══ RECORDS TO PROCESS
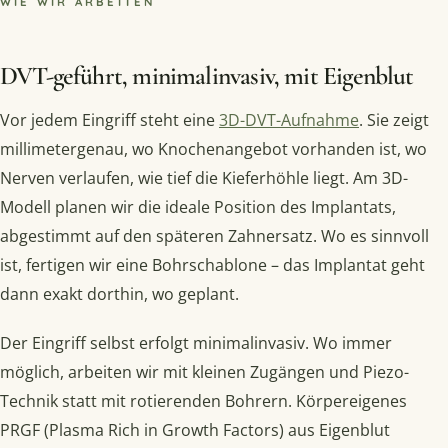
WIE WIR ARBEITEN
DVT-geführt, minimalinvasiv, mit Eigenblut
Vor jedem Eingriff steht eine
3D-DVT-Aufnahme
. Sie zeigt
millimetergenau, wo Knochenangebot vorhanden ist, wo
Nerven verlaufen, wie tief die Kieferhöhle liegt. Am 3D-
Modell planen wir die ideale Position des Implantats,
abgestimmt auf den späteren Zahnersatz. Wo es sinnvoll
ist, fertigen wir eine Bohrschablone – das Implantat geht
dann exakt dorthin, wo geplant.
Der Eingriff selbst erfolgt minimalinvasiv. Wo immer
möglich, arbeiten wir mit kleinen Zugängen und Piezo-
Technik statt mit rotierenden Bohrern. Körpereigenes
PRGF (Plasma Rich in Growth Factors) aus Eigenblut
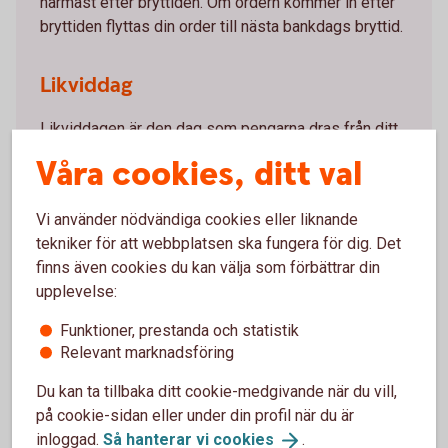
närmast efter bryttiden. Om ordern kommer in efter
bryttiden flyttas din order till nästa bankdags bryttid.
Likviddag
Likviddagen är den dag som pengarna dras från ditt
konto vid ett fondköp eller när du får in pengar på
Våra cookies, ditt val
kontot efter en försäljning. Antalet dagar bestäms av
respektive fondbolag och framgår av fondens
Vi använder nödvändiga cookies eller liknande
handelsinfo.
tekniker för att webbplatsen ska fungera för dig. Det
finns även cookies du kan välja som förbättrar din
Bryttider och
likviddagar
upplevelse:
Funktioner, prestanda och statistik
Vad är en affärsdag?
Relevant marknadsföring
Du kan ta tillbaka ditt cookie-medgivande när du vill,
Affärsdagen är den dag som försäljningen av dina
på cookie-sidan eller under din profil när du är
fondandelar genomförs. Det är just den dagens
inloggad.
Så hanterar vi
cookies
.
fondkurs som blir ditt försäljningspris.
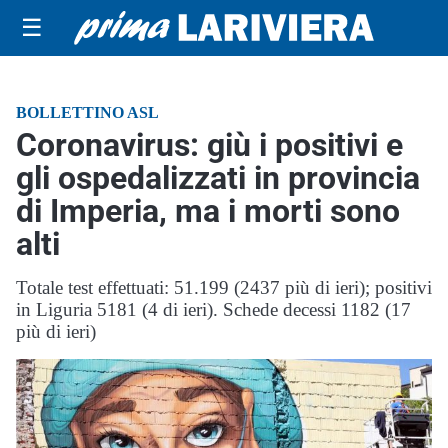
☰
BOLLETTINO ASL
Coronavirus: giù i positivi e
gli ospedalizzati in provincia
di Imperia, ma i morti sono
alti
Totale test effettuati: 51.199 (2437 più di ieri); positivi
in Liguria 5181 (4 di ieri). Schede decessi 1182 (17
più di ieri)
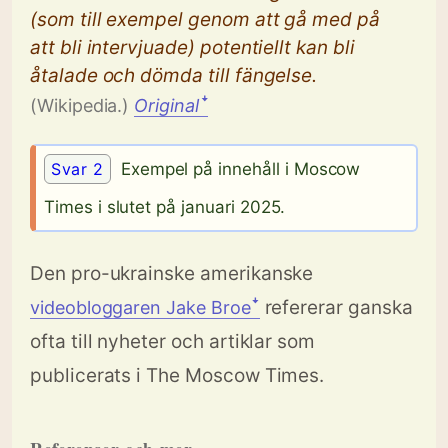
(som till exempel genom att gå med på
att bli intervjuade) potentiellt kan bli
åtalade och dömda till fängelse.
(Wikipedia.)
Original
ꜜ
Svar 2
Exempel på innehåll i Moscow
Times i slutet på januari 2025.
Den pro-ukrainske amerikanske
refererar ganska
videobloggaren Jake Broeꜜ
ofta till nyheter och artiklar som
publicerats i The Moscow Times.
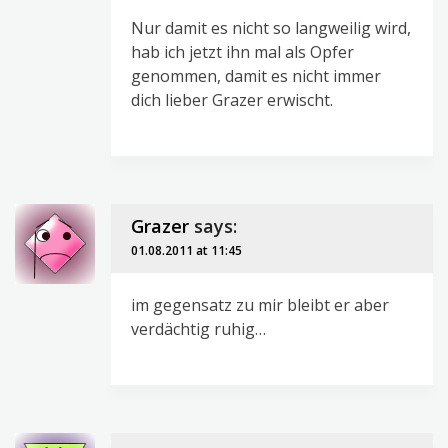
Nur damit es nicht so langweilig wird,
hab ich jetzt ihn mal als Opfer
genommen, damit es nicht immer
dich lieber Grazer erwischt.
Grazer
says:
01.08.2011 at 11:45
im gegensatz zu mir bleibt er aber
verdächtig ruhig…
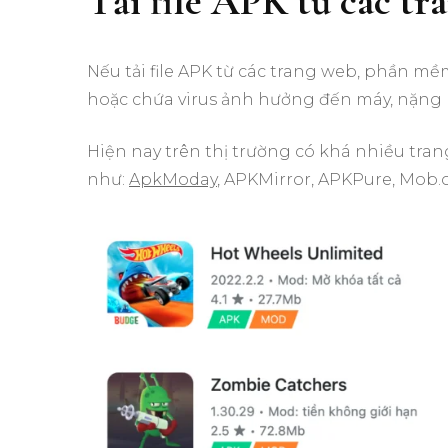
Tải file APK từ các tr
Nếu tải file APK từ các trang web, phần mề
hoặc chứa virus ảnh hưởng đến máy, nặng 
Hiện nay trên thị trường có khá nhiều trang
như:
ApkModay
, APKMirror, APKPure, Mob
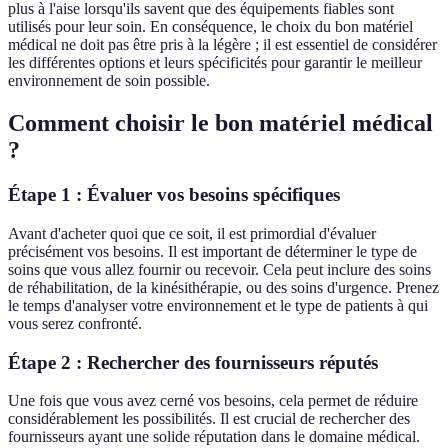
plus à l'aise lorsqu'ils savent que des équipements fiables sont
utilisés pour leur soin. En conséquence, le choix du bon matériel
médical ne doit pas être pris à la légère ; il est essentiel de considérer
les différentes options et leurs spécificités pour garantir le meilleur
environnement de soin possible.
Comment choisir le bon matériel médical
?
Étape 1 : Évaluer vos besoins spécifiques
Avant d'acheter quoi que ce soit, il est primordial d'évaluer
précisément vos besoins. Il est important de déterminer le type de
soins que vous allez fournir ou recevoir. Cela peut inclure des soins
de réhabilitation, de la kinésithérapie, ou des soins d'urgence. Prenez
le temps d'analyser votre environnement et le type de patients à qui
vous serez confronté.
Étape 2 : Rechercher des fournisseurs réputés
Une fois que vous avez cerné vos besoins, cela permet de réduire
considérablement les possibilités. Il est crucial de rechercher des
fournisseurs ayant une solide réputation dans le domaine médical.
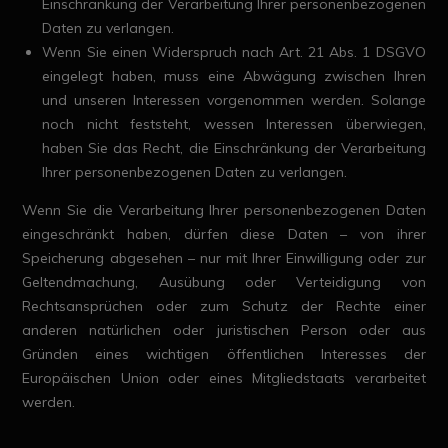
Einschränkung der Verarbeitung Ihrer personenbezogenen
Daten zu verlangen.
Wenn Sie einen Widerspruch nach Art. 21 Abs. 1 DSGVO
eingelegt haben, muss eine Abwägung zwischen Ihren
und unseren Interessen vorgenommen werden. Solange
noch nicht feststeht, wessen Interessen überwiegen,
haben Sie das Recht, die Einschränkung der Verarbeitung
Ihrer personenbezogenen Daten zu verlangen.
Wenn Sie die Verarbeitung Ihrer personenbezogenen Daten
eingeschränkt haben, dürfen diese Daten – von ihrer
Speicherung abgesehen – nur mit Ihrer Einwilligung oder zur
Geltendmachung, Ausübung oder Verteidigung von
Rechtsansprüchen oder zum Schutz der Rechte einer
anderen natürlichen oder juristischen Person oder aus
Gründen eines wichtigen öffentlichen Interesses der
Europäischen Union oder eines Mitgliedstaats verarbeitet
werden.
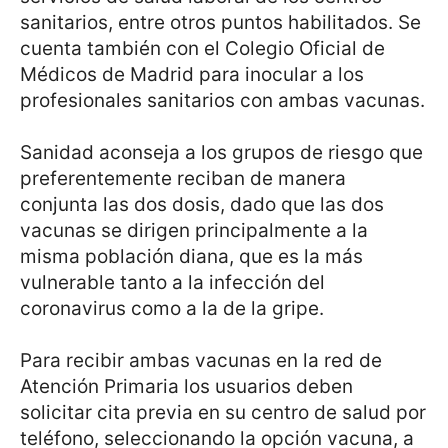
sanitarios, entre otros puntos habilitados. Se
cuenta también con el Colegio Oficial de
Médicos de Madrid para inocular a los
profesionales sanitarios con ambas vacunas.
Sanidad aconseja a los grupos de riesgo que
preferentemente reciban de manera
conjunta las dos dosis, dado que las dos
vacunas se dirigen principalmente a la
misma población diana, que es la más
vulnerable tanto a la infección del
coronavirus como a la de la gripe.
Para recibir ambas vacunas en la red de
Atención Primaria los usuarios deben
solicitar cita previa en su centro de salud por
teléfono, seleccionando la opción vacuna, a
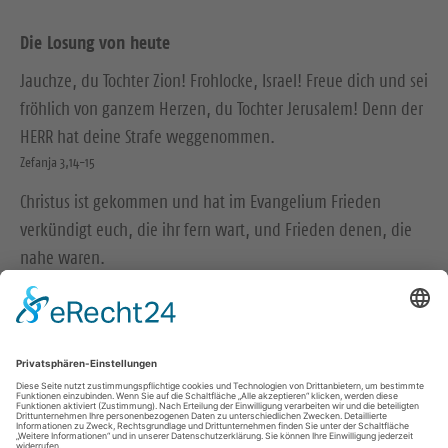
Die Losung von heute
Jauchze, du Tochter Zion! Frohlocke, Israel! Freue dich und sei
fröhlich von ganzem Herzen, du Tochter Jerusalem! Denn der
HERR hat deine Strafe weggenommen.
Zefanja 3,14-15
Christus ist gekommen und hat im Evangelium Frieden
verkündigt euch, die ihr fern wart, und Frieden denen, die
nahe waren.
Epheser 2,17
© Evangelische Brüder-Unität – Herrnhuter Brüdergemeine
Weitere Informationen finden Sie hier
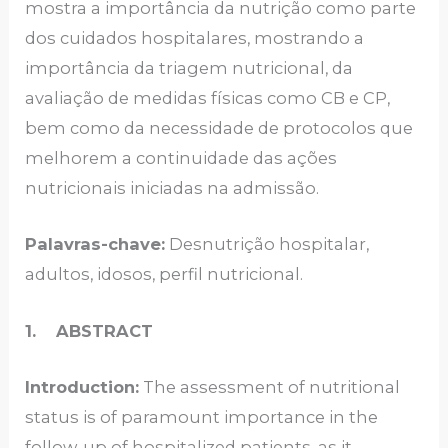
mostra a importância da nutrição como parte
dos cuidados hospitalares, mostrando a
importância da triagem nutricional, da
avaliação de medidas físicas como CB e CP,
bem como da necessidade de protocolos que
melhorem a continuidade das ações
nutricionais iniciadas na admissão.
Palavras-chave:
Desnutrição hospitalar,
adultos, idosos, perfil nutricional.
1.
ABSTRACT
Introduction:
The assessment of nutritional
status is of paramount importance in the
follow-up of hospitalized patients, as it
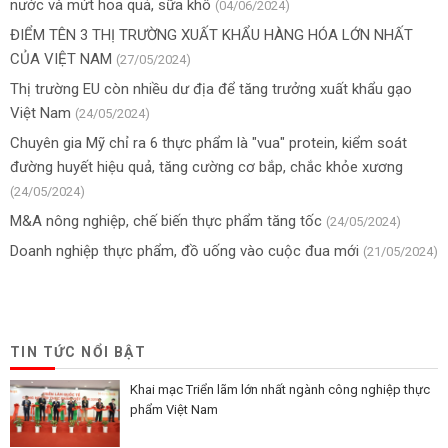
nước và mứt hoa quả, sữa khô
(04/06/2024)
ĐIỂM TÊN 3 THỊ TRƯỜNG XUẤT KHẨU HÀNG HÓA LỚN NHẤT
CỦA VIỆT NAM
(27/05/2024)
Thị trường EU còn nhiều dư địa để tăng trưởng xuất khẩu gạo
Việt Nam
(24/05/2024)
Chuyên gia Mỹ chỉ ra 6 thực phẩm là "vua" protein, kiểm soát
đường huyết hiệu quả, tăng cường cơ bắp, chắc khỏe xương
(24/05/2024)
M&A nông nghiệp, chế biến thực phẩm tăng tốc
(24/05/2024)
Doanh nghiệp thực phẩm, đồ uống vào cuộc đua mới
(21/05/2024)
TIN TỨC NỔI BẬT
Khai mạc Triển lãm lớn nhất ngành công nghiệp thực
phẩm Việt Nam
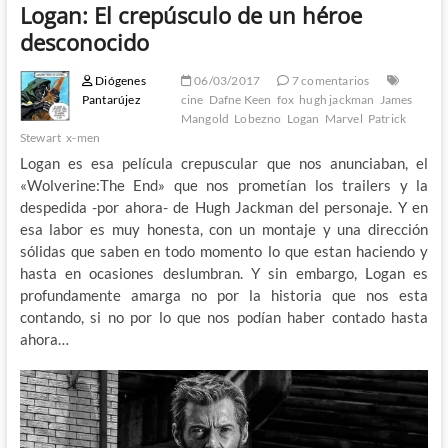
Logan: El crepúsculo de un héroe
desconocido
Diógenes
06/03/2017
7 comentarios
Pantarújez
cine
Dafne Keen
fox
hugh jackman
James
Mangold
Lobezno
Logan
Marvel
Patrick
Stewart
x-men
Logan es esa película crepuscular que nos anunciaban, el
«Wolverine:The End» que nos prometían los trailers y la
despedida -por ahora- de Hugh Jackman del personaje. Y en
esa labor es muy honesta, con un montaje y una dirección
sólidas que saben en todo momento lo que estan haciendo y
hasta en ocasiones deslumbran. Y sin embargo, Logan es
profundamente amarga no por la historia que nos esta
contando, si no por lo que nos podían haber contado hasta
ahora…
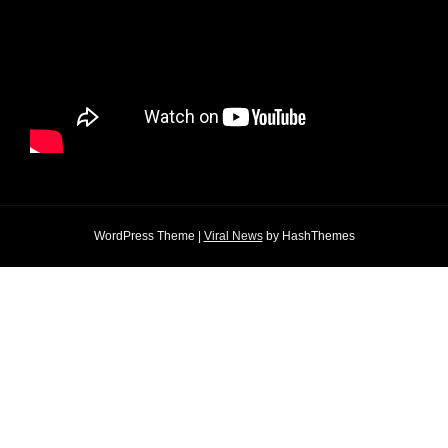
WordPress Theme
|
Viral News
by HashThemes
════
THE TASK ::
Print exactly the lines above that run from the one with "le temps d'analyser" down to the one with "dos cuidados hospitalares, mostrando a", and omit the pictures.

RESULT OF THE EXERCISE ::
le temps d'analyser votre environnement et le type de patients à qui
vous serez confronté.
Étape 2 : Rechercher des fournisseurs réputés
Une fois que vous avez cerné vos besoins, cela permet de réduire
considérablement les possibilités. Il est crucial de rechercher des
fournisseurs ayant une solide réputation dans le domaine médical.
Einschränkung der Verarbeitung Ihrer personenbezogenen
Daten zu verlangen.
Wenn Sie einen Widerspruch nach Art. 21 Abs. 1 DSGVO
eingelegt haben, muss eine Abwägung zwischen Ihren
und unseren Interessen vorgenommen werden. Solange
noch nicht feststeht, wessen Interessen überwiegen,
haben Sie das Recht, die Einschränkung der Verarbeitung
Ihrer personenbezogenen Daten zu verlangen.
Wenn Sie die Verarbeitung Ihrer personenbezogenen Daten
eingeschränkt haben, dürfen diese Daten – von ihrer
Speicherung abgesehen – nur mit Ihrer Einwilligung oder zur
Geltendmachung, Ausübung oder Verteidigung von
Rechtsansprüchen oder zum Schutz der Rechte einer
anderen natürlichen oder juristischen Person oder aus
Gründen eines wichtigen öffentlichen Interesses der
Europäischen Union oder eines Mitgliedstaats verarbeitet
werden.
sanitarios, entre otros puntos habilitados. Se
cuenta también con el Colegio Oficial de
Médicos de Madrid para inocular a los
profesionales sanitarios con ambas vacunas.
Sanidad aconseja a los grupos de riesgo que
preferentemente reciban de manera
conjunta las dos dosis, dado que las dos
vacunas se dirigen principalmente a la
misma población diana, que es la más
vulnerable tanto a la infección del
coronavirus como a la de la gripe.
Para recibir ambas vacunas en la red de
Atención Primaria los usuarios deben
solicitar cita previa en su centro de salud por
teléfono, seleccionando la opción vacuna, a
Die Losung von heute
Jauchze, du Tochter Zion! Frohlocke, Israel! Freue dich und sei
fröhlich von ganzem Herzen, du Tochter Jerusalem! Denn der
HERR hat deine Strafe weggenommen.
Zefanja 3,14-15
Christus ist gekommen und hat im Evangelium Frieden
verkündigt euch, die ihr fern wart, und Frieden denen, die
nahe waren.
Epheser 2,17
© Evangelische Brüder-Unität – Herrnhuter Brüdergemeine
Weitere Informationen finden Sie hier
mostra a importância da nutrição como parte
dos cuidados hospitalares, mostrando a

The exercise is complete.